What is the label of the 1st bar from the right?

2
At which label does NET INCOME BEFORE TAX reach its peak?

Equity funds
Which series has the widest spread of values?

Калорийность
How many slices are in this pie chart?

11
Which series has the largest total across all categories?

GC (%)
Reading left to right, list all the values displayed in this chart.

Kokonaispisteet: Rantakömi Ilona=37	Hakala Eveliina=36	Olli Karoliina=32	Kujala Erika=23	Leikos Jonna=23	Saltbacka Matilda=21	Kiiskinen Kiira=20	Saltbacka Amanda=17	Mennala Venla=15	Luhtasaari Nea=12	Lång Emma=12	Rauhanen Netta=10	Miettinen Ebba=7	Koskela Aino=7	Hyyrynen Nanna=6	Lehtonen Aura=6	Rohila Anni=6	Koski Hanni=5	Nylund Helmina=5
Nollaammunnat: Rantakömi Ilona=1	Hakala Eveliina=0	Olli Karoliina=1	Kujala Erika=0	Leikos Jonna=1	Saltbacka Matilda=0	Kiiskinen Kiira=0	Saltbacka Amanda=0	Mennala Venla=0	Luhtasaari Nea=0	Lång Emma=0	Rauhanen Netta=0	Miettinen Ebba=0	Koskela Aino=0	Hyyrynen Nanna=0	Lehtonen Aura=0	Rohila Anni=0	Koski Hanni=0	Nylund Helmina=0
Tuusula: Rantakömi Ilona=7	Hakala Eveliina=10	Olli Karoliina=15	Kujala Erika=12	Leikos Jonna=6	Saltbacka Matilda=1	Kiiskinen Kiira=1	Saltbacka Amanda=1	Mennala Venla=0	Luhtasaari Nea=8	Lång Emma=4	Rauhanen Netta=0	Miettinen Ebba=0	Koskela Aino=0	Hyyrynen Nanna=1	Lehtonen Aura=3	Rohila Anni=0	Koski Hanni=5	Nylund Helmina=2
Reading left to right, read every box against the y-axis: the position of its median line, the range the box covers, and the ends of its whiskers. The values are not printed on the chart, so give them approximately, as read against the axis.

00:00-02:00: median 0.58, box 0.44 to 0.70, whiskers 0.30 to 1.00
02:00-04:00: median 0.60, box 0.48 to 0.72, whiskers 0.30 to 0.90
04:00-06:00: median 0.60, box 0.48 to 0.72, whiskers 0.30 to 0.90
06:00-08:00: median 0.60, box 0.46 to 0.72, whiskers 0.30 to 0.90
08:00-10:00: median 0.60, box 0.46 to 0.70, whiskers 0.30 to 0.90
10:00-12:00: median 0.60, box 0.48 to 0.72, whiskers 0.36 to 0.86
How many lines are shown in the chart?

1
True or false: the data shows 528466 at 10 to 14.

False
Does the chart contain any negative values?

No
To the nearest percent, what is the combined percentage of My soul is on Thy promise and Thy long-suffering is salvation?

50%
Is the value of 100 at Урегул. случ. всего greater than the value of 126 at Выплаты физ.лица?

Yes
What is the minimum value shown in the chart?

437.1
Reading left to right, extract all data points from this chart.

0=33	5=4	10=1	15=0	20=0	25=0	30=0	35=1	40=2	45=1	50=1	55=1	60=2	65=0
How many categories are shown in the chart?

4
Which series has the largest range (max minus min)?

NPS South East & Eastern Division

☆ ☆ ☆ ☆ ☆

=== WRITTEN TASK ===
Rewrite the entire listing above as a numbered list, one item per line, omitting the blank lines.

=== OUTPUT OF THE TASK ===
1. What is the label of the 1st bar from the right?
2. 2
3. At which label does NET INCOME BEFORE TAX reach its peak?
4. Equity funds
5. Which series has the widest spread of values?
6. Калорийность
7. How many slices are in this pie chart?
8. 11
9. Which series has the largest total across all categories?
10. GC (%)
11. Reading left to right, list all the values displayed in this chart.
12. Kokonaispisteet: Rantakömi Ilona=37	Hakala Eveliina=36	Olli Karoliina=32	Kujala Erika=23	Leikos Jonna=23	Saltbacka Matilda=21	Kiiskinen Kiira=20	Saltbacka Amanda=17	Mennala Venla=15	Luhtasaari Nea=12	Lång Emma=12	Rauhanen Netta=10	Miettinen Ebba=7	Koskela Aino=7	Hyyrynen Nanna=6	Lehtonen Aura=6	Rohila Anni=6	Koski Hanni=5	Nylund Helmina=5
13. Nollaammunnat: Rantakömi Ilona=1	Hakala Eveliina=0	Olli Karoliina=1	Kujala Erika=0	Leikos Jonna=1	Saltbacka Matilda=0	Kiiskinen Kiira=0	Saltbacka Amanda=0	Mennala Venla=0	Luhtasaari Nea=0	Lång Emma=0	Rauhanen Netta=0	Miettinen Ebba=0	Koskela Aino=0	Hyyrynen Nanna=0	Lehtonen Aura=0	Rohila Anni=0	Koski Hanni=0	Nylund Helmina=0
14. Tuusula: Rantakömi Ilona=7	Hakala Eveliina=10	Olli Karoliina=15	Kujala Erika=12	Leikos Jonna=6	Saltbacka Matilda=1	Kiiskinen Kiira=1	Saltbacka Amanda=1	Mennala Venla=0	Luhtasaari Nea=8	Lång Emma=4	Rauhanen Netta=0	Miettinen Ebba=0	Koskela Aino=0	Hyyrynen Nanna=1	Lehtonen Aura=3	Rohila Anni=0	Koski Hanni=5	Nylund Helmina=2
15. Reading left to right, read every box against the y-axis: the position of its median line, the range the box covers, and the ends of its whiskers. The values are not printed on the chart, so give them approximately, as read against the axis.
16. 00:00-02:00: median 0.58, box 0.44 to 0.70, whiskers 0.30 to 1.00
17. 02:00-04:00: median 0.60, box 0.48 to 0.72, whiskers 0.30 to 0.90
18. 04:00-06:00: median 0.60, box 0.48 to 0.72, whiskers 0.30 to 0.90
19. 06:00-08:00: median 0.60, box 0.46 to 0.72, whiskers 0.30 to 0.90
20. 08:00-10:00: median 0.60, box 0.46 to 0.70, whiskers 0.30 to 0.90
21. 10:00-12:00: median 0.60, box 0.48 to 0.72, whiskers 0.36 to 0.86
22. How many lines are shown in the chart?
23. 1
24. True or false: the data shows 528466 at 10 to 14.
25. False
26. Does the chart contain any negative values?
27. No
28. To the nearest percent, what is the combined percentage of My soul is on Thy promise and Thy long-suffering is salvation?
29. 50%
30. Is the value of 100 at Урегул. случ. всего greater than the value of 126 at Выплаты физ.лица?
31. Yes
32. What is the minimum value shown in the chart?
33. 437.1
34. Reading left to right, extract all data points from this chart.
35. 0=33	5=4	10=1	15=0	20=0	25=0	30=0	35=1	40=2	45=1	50=1	55=1	60=2	65=0
36. How many categories are shown in the chart?
37. 4
38. Which series has the largest range (max minus min)?
39. NPS South East & Eastern Division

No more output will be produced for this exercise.